Last month, the United States Court of Appeals for the Federal Circuit denied Samsung's petition for an en banc rehearing on the question of whether Apple could enforce payments involving (among other things) a patent--the '915 pinch-to-zoom API patent--that the USPTO has held invalid. The en banc petition looked like Samsung might further appeal this matter to the Supreme Court. But on Thursday afternoon local California time, Apple and Samsung filed a joint case management statement with the United States District Court for the Northern District of California, in which Samsung says it has "has made arrangements to complete payment to Apple." It is now waiting for Apple's original invoice, and if that payment arrives before the weekend by Korean time, it will send $548 million to Apple by December 14.
So, approximately four months before the fifth anniversary of its original complaint, Apple will physically receive money from Samsung. After years of not getting a cent, more than half a billion dollars is significant. But the case management statement (which for whatever reason I haven't been able to upload to Scribd) indicates that Samsung, while apparently not asking the Supreme Court to look at this right now, does not believe that the funds will necessarily stay on Apple's bank account forever:
"Samsung continues to reserve all rights to obtain reimbursement from Apple and/or payment by Apple of all amounts required to be paid as taxes. [...] Samsung further reserves all rights to reclaim or obtain reimbursement of any judgment amounts paid by Samsung to any entity in the event the partial judgment is reversed, modified, vacated or set aside on appeal or otherwise, including as a result of any proceedings before the USPTO addressing the patents at issue or as a result of any petition for writ of certiorari filed with the Supreme Court. Samsung notes that the Patent Trial and Appeal Board has issued a final decision of invalidity on the '915 Patent, and Apple filed a notice of appeal to the Federal Circuit in the USPTO last week."
Apple writes in its own part of the filing that it "disputes Samsung's asserted rights to reimbursement."

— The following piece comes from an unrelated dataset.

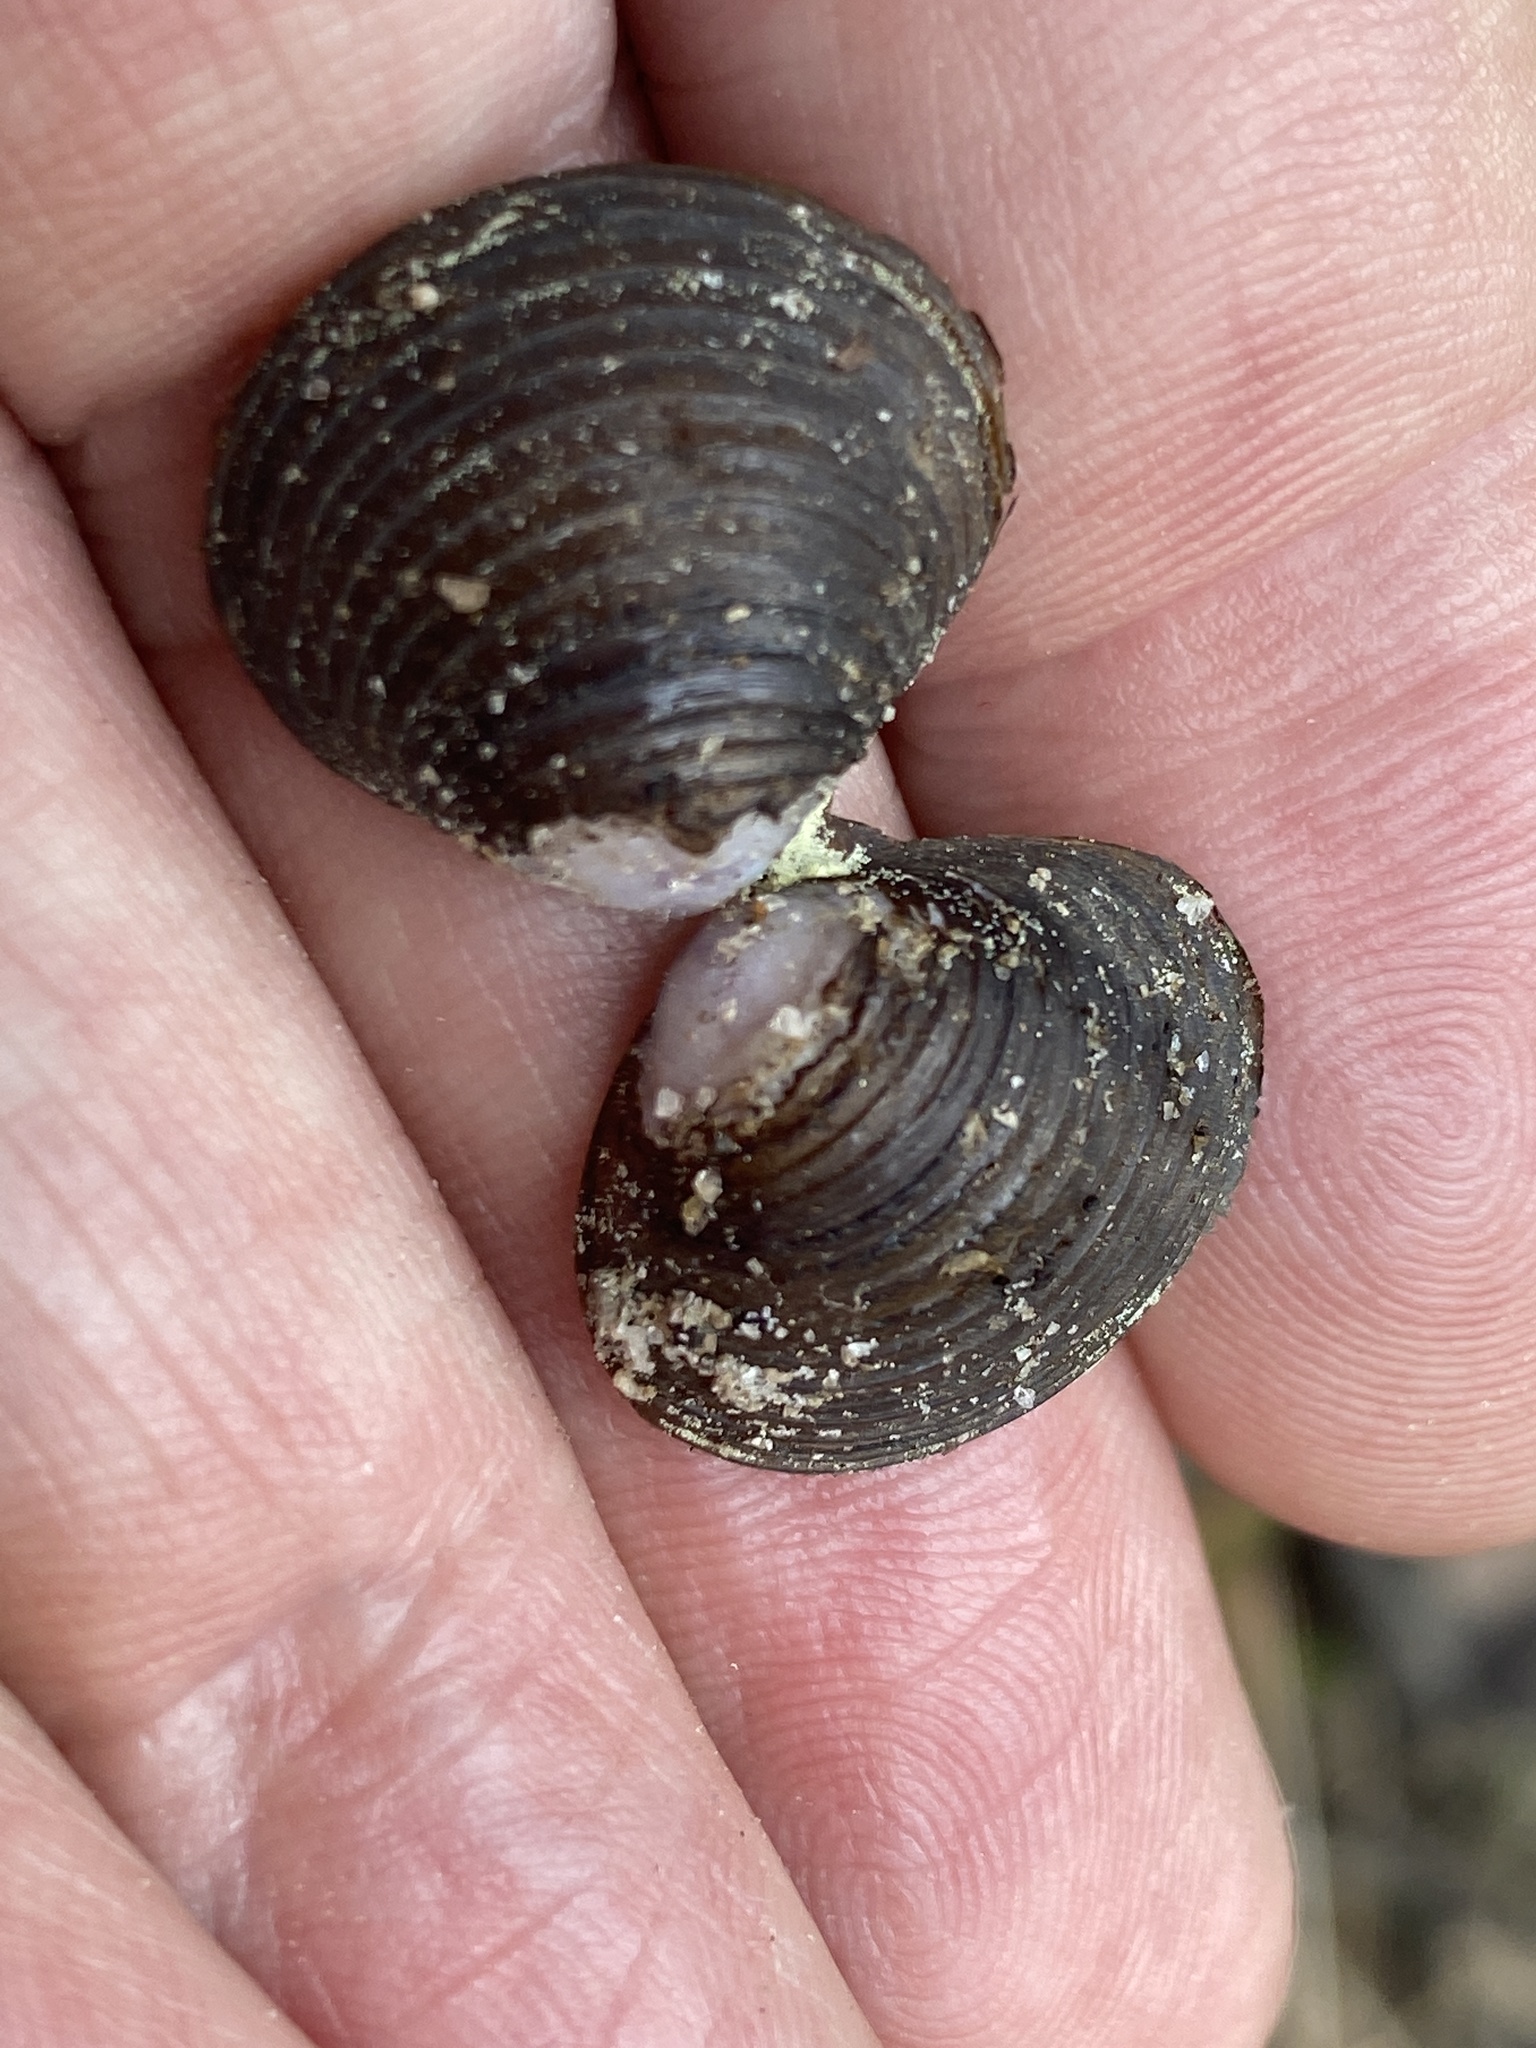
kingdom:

I tend to agree with the president of the Hispanic Leadership Fund, who wrote an op-ed for TheHill.com with the following title:
"Patent office sides with innovation, yet Apple double-downs on fool's gold patents"
The situation surrounding the '915 patent is not the only factor of uncertainty here for Apple. Samsung announced in the summer that it would file a petition for writ of certiorari (request for Supreme Court review) concerning design patent damages. If the top U.S. court agreed to hear that matter and agreed with what will likely be a broad industry coalition, there would have to be a retrial.
Lest I forget, one of Apple's iPhone design patents underlying the decision is also under serious pressure as the patent office feels it shouldn't have granted that one either.
So this will go on for some more time, especially since the filing also notes that a settlement conference took place on November 2, 2015 and "did not result in settlement."